Gemma 4 Uncensored (autoresearch results)
Posted by adefa@reddit | LocalLLaMA | View on Reddit | 12 comments
Gemma 4 Uncensored — all 4 models, MoE expert abliteration, automated research loop
Released uncensored versions of all four Gemma 4 models. bf16 + GGUF for each.

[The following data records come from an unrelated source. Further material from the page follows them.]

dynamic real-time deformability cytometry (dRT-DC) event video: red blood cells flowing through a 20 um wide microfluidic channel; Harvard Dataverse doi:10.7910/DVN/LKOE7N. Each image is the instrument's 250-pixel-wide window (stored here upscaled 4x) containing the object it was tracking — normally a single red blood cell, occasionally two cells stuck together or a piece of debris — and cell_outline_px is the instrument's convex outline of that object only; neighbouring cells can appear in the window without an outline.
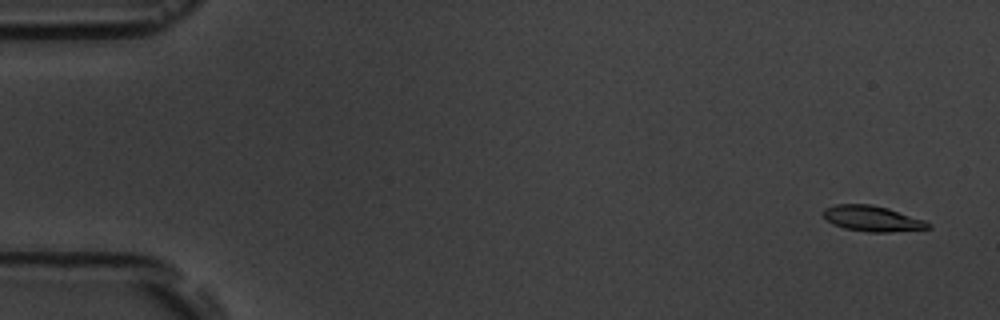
{"species": "common noctule bat (a hibernating species)", "species_latin": "Nyctalus noctula", "temperature_condition": "room temperature", "stored_images_in_passage": 5, "camera_frame_rate_fps": 3000, "um_per_image_px": 0.085, "animal": {"sex": "male", "body_mass_g": 19.5, "forearm_length_mm": 54.6}, "frame": {"image": 1, "passage_image": 1, "time_ms": 0.0, "image_size_px": [1000, 320], "cell_outline_px": [[932, 228], [888, 232], [868, 232], [844, 228], [832, 224], [820, 212], [824, 208], [836, 204], [872, 204], [888, 208], [924, 220], [932, 224]], "centroid_in_image_um": [74.13, 18.57], "position_along_channel_um": 10.9, "area_um2": 15.72}}
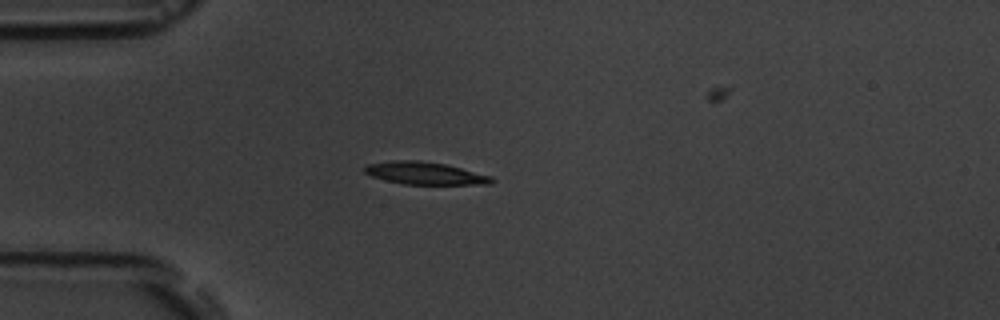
{"frame": {"image": 2, "passage_image": 4, "time_ms": 4.333, "image_size_px": [1000, 320], "cell_outline_px": [[496, 180], [492, 184], [404, 184], [384, 180], [372, 176], [364, 172], [364, 168], [368, 164], [392, 160], [416, 160], [444, 164], [492, 176]], "centroid_in_image_um": [36.12, 14.73], "position_along_channel_um": 48.9, "area_um2": 16.53}}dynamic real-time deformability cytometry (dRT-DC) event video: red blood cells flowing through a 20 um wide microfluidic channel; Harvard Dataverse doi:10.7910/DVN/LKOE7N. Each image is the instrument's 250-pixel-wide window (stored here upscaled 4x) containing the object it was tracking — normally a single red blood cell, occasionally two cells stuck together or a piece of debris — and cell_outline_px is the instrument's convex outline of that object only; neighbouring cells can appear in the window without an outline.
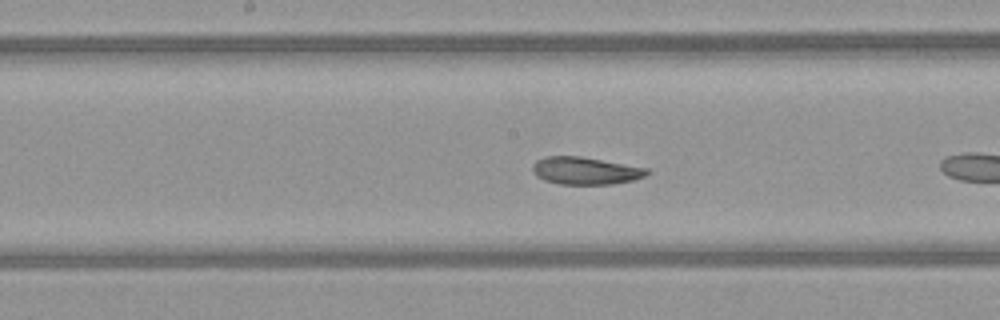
{"species": "common noctule bat (a hibernating species)", "species_latin": "Nyctalus noctula", "temperature_condition": "warm", "stored_images_in_passage": 13, "camera_frame_rate_fps": 3000, "um_per_image_px": 0.085, "animal": {"sex": "female", "body_mass_g": 21.9}, "frame": {"image": 1, "passage_image": 11, "time_ms": 3.333, "image_size_px": [1000, 320], "cell_outline_px": [[652, 172], [644, 176], [632, 180], [612, 184], [560, 184], [544, 180], [536, 176], [532, 172], [532, 164], [536, 160], [544, 156], [580, 156], [648, 168]], "centroid_in_image_um": [49.73, 14.5], "position_along_channel_um": 198.5, "area_um2": 18.38}}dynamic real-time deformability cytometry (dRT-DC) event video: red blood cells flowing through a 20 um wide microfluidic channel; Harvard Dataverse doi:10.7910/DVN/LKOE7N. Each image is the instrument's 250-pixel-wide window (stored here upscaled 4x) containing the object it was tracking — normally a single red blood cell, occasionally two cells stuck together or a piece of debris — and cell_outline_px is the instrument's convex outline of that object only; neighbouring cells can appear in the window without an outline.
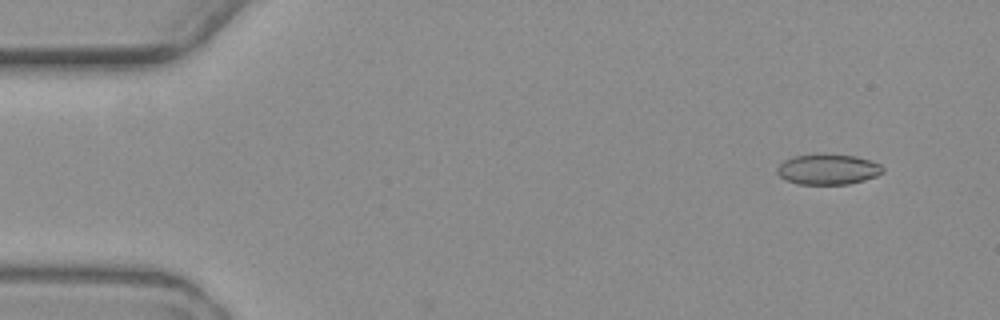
{"species": "common noctule bat (a hibernating species)", "species_latin": "Nyctalus noctula", "temperature_condition": "warm", "stored_images_in_passage": 6, "camera_frame_rate_fps": 3000, "um_per_image_px": 0.085, "animal": {"sex": "female", "body_mass_g": 19.3, "forearm_length_mm": 54.1}, "frame": {"image": 1, "passage_image": 2, "time_ms": 1.0, "image_size_px": [1000, 320], "cell_outline_px": [[884, 172], [876, 176], [864, 180], [848, 184], [800, 184], [788, 180], [780, 176], [776, 172], [776, 168], [784, 160], [796, 156], [824, 152], [856, 156], [880, 164], [884, 168]], "centroid_in_image_um": [70.39, 14.37], "position_along_channel_um": 14.6, "area_um2": 18.96}}
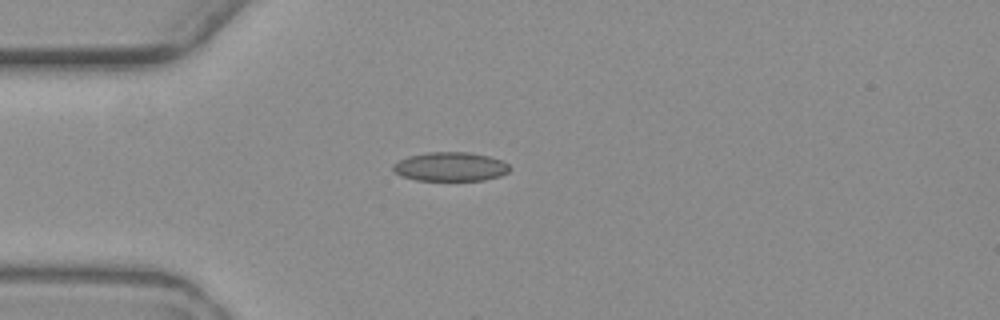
{"frame": {"image": 2, "passage_image": 5, "time_ms": 4.667, "image_size_px": [1000, 320], "cell_outline_px": [[512, 168], [508, 172], [500, 176], [484, 180], [416, 180], [400, 176], [392, 168], [392, 164], [408, 156], [428, 152], [468, 152], [488, 156], [504, 160]], "centroid_in_image_um": [38.31, 14.16], "position_along_channel_um": 46.7, "area_um2": 19.83}}
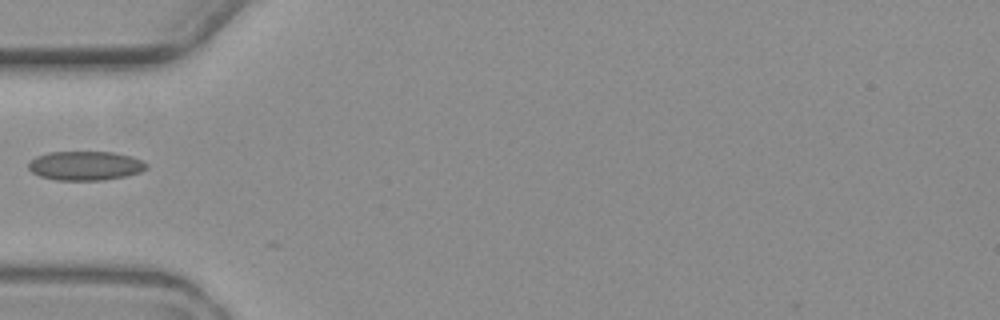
{"frame": {"image": 3, "passage_image": 6, "time_ms": 6.0, "image_size_px": [1000, 320], "cell_outline_px": [[148, 168], [140, 172], [124, 176], [104, 180], [56, 180], [40, 176], [32, 172], [28, 168], [28, 160], [36, 156], [48, 152], [112, 152], [132, 156], [148, 164]], "centroid_in_image_um": [7.23, 14.08], "position_along_channel_um": 77.8, "area_um2": 20.11}}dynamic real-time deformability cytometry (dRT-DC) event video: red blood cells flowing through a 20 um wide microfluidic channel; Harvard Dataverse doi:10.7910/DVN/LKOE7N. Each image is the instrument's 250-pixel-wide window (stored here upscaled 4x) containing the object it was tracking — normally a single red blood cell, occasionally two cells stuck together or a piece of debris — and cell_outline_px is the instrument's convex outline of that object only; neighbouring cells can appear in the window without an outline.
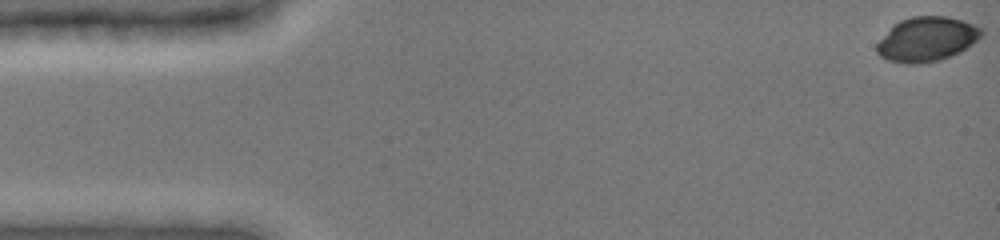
{"species": "common noctule bat (a hibernating species)", "species_latin": "Nyctalus noctula", "temperature_condition": "cold", "stored_images_in_passage": 48, "camera_frame_rate_fps": 3000, "um_per_image_px": 0.085, "animal": {"sex": "female", "body_mass_g": 19.0, "forearm_length_mm": 51.5}, "frame": {"image": 1, "passage_image": 1, "time_ms": 0.0, "image_size_px": [1000, 240], "cell_outline_px": [[984, 32], [972, 44], [960, 52], [952, 56], [940, 60], [916, 64], [904, 64], [888, 60], [880, 56], [876, 52], [876, 44], [900, 20], [912, 16], [948, 16], [964, 20], [980, 28]], "centroid_in_image_um": [78.79, 3.34], "position_along_channel_um": 6.2, "area_um2": 26.99}}
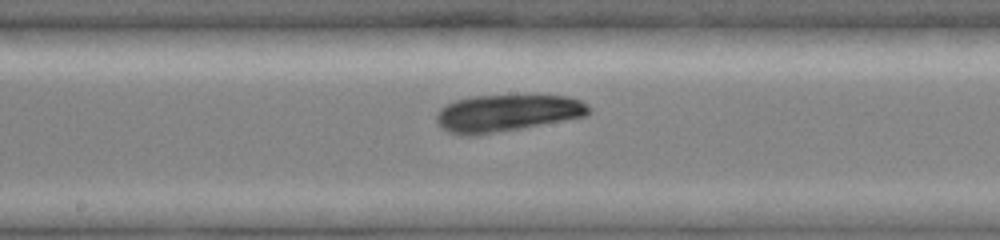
{"frame": {"image": 2, "passage_image": 26, "time_ms": 8.333, "image_size_px": [1000, 240], "cell_outline_px": [[592, 112], [584, 116], [520, 128], [472, 136], [452, 132], [444, 128], [436, 120], [436, 116], [440, 108], [456, 100], [472, 96], [568, 96], [580, 100], [588, 104], [592, 108]], "centroid_in_image_um": [43.13, 9.6], "position_along_channel_um": 205.1, "area_um2": 32.19}}
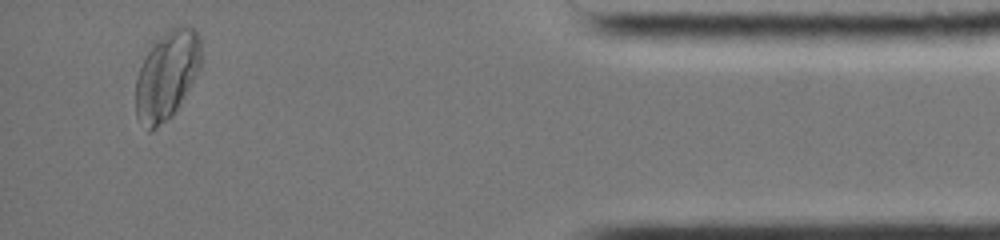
{"frame": {"image": 3, "passage_image": 46, "time_ms": 15.0, "image_size_px": [1000, 240], "cell_outline_px": [[200, 68], [180, 104], [172, 116], [156, 128], [148, 132], [136, 116], [136, 76], [148, 52], [156, 40], [176, 24], [180, 24], [192, 28], [200, 36]], "centroid_in_image_um": [14.18, 6.4], "position_along_channel_um": 421.0, "area_um2": 33.52}}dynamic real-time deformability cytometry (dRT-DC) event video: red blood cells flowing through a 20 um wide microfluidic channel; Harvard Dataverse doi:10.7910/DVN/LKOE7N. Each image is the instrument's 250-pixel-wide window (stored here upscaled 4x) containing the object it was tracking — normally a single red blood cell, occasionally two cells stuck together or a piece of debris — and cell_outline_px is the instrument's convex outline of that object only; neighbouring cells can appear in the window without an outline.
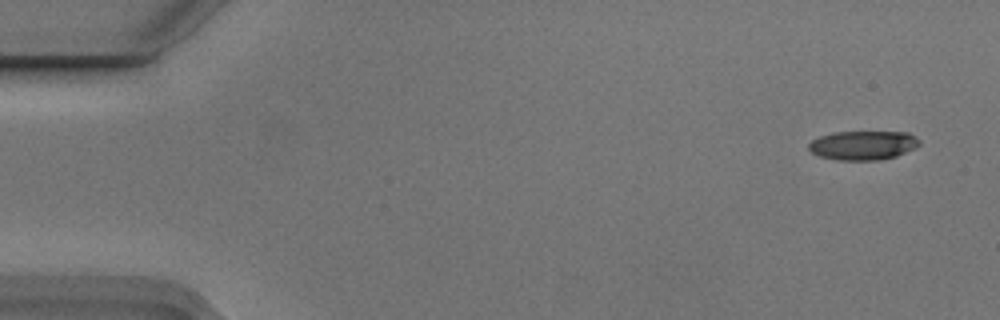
{"species": "Egyptian fruit bat (a non-hibernating species)", "species_latin": "Rousettus aegyptiacus", "temperature_condition": "cold", "stored_images_in_passage": 6, "camera_frame_rate_fps": 3000, "um_per_image_px": 0.085, "animal": {"sex": "male"}, "frame": {"image": 1, "passage_image": 1, "time_ms": 0.0, "image_size_px": [1000, 320], "cell_outline_px": [[920, 144], [916, 148], [896, 156], [880, 160], [836, 160], [820, 156], [812, 152], [808, 148], [808, 144], [812, 140], [820, 136], [832, 132], [908, 132], [916, 136], [920, 140]], "centroid_in_image_um": [73.38, 12.35], "position_along_channel_um": 11.6, "area_um2": 18.9}}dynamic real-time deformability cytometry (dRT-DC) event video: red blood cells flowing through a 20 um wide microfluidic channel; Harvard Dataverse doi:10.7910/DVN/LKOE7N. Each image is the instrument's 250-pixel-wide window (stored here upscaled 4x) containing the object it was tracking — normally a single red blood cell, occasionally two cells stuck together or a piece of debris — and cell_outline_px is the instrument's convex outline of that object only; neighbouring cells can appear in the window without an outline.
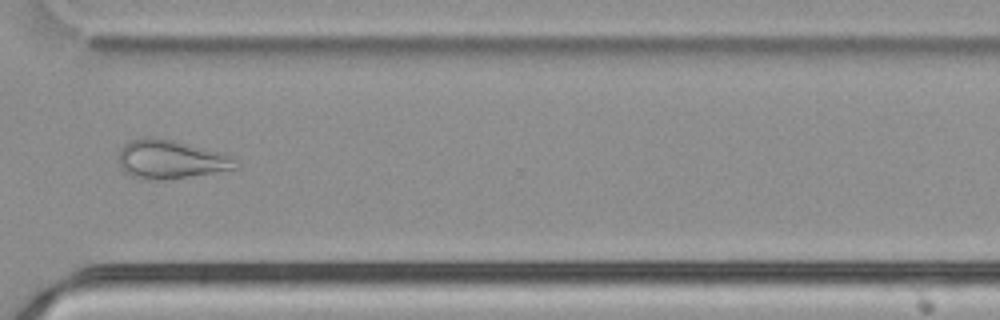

Collection: https://huggingface.co/collections/TrevorJS/gemma-4-uncensored-69d2885d6e4fc0581f492698 Code: https://github.com/TrevorS/gemma-4-abliteration
Results
| Model | Baseline | After | KL Div |
|---|---|---|---|
| E2B (2.3B) | 98% | 0.4% | 0.346 |
| E4B (4.5B) | 99% | 0.7% | 0.068 |
| 26B MoE | 98% | 0.7% | 0.090 |
| 31B | 100% | 3.2% | 0.124 |
Refusal rates from 686 prompts across 4 datasets (JailbreakBench, tulu-harmbench, NousResearch, mlabonne). Manually audited — most flagged refusals are actually the model complying with a disclaimer attached.
26B MoE
Standard abliteration only touches dense layers, which gets you from 98% → 29% on the MoE. The remaining refusals are in the expert weights. Used Expert-Granular Abliteration (EGA, concept from OBLITERATUS) with norm-preserving biprojection (grimjim) on each of the 128 expert slices per layer. That gets it to 3%.
How it was built
Set up an automated research loop — an AI agent reads the current results and idea backlog, picks the next experiment, runs it on the GPU, records results, and repeats. It ran 22 experiments across the 4 models, discovered the false-positive problem in standard refusal markers, built the cross-dataset evaluation, and implemented the MoE expert abliteration when dense-only wasn't enough.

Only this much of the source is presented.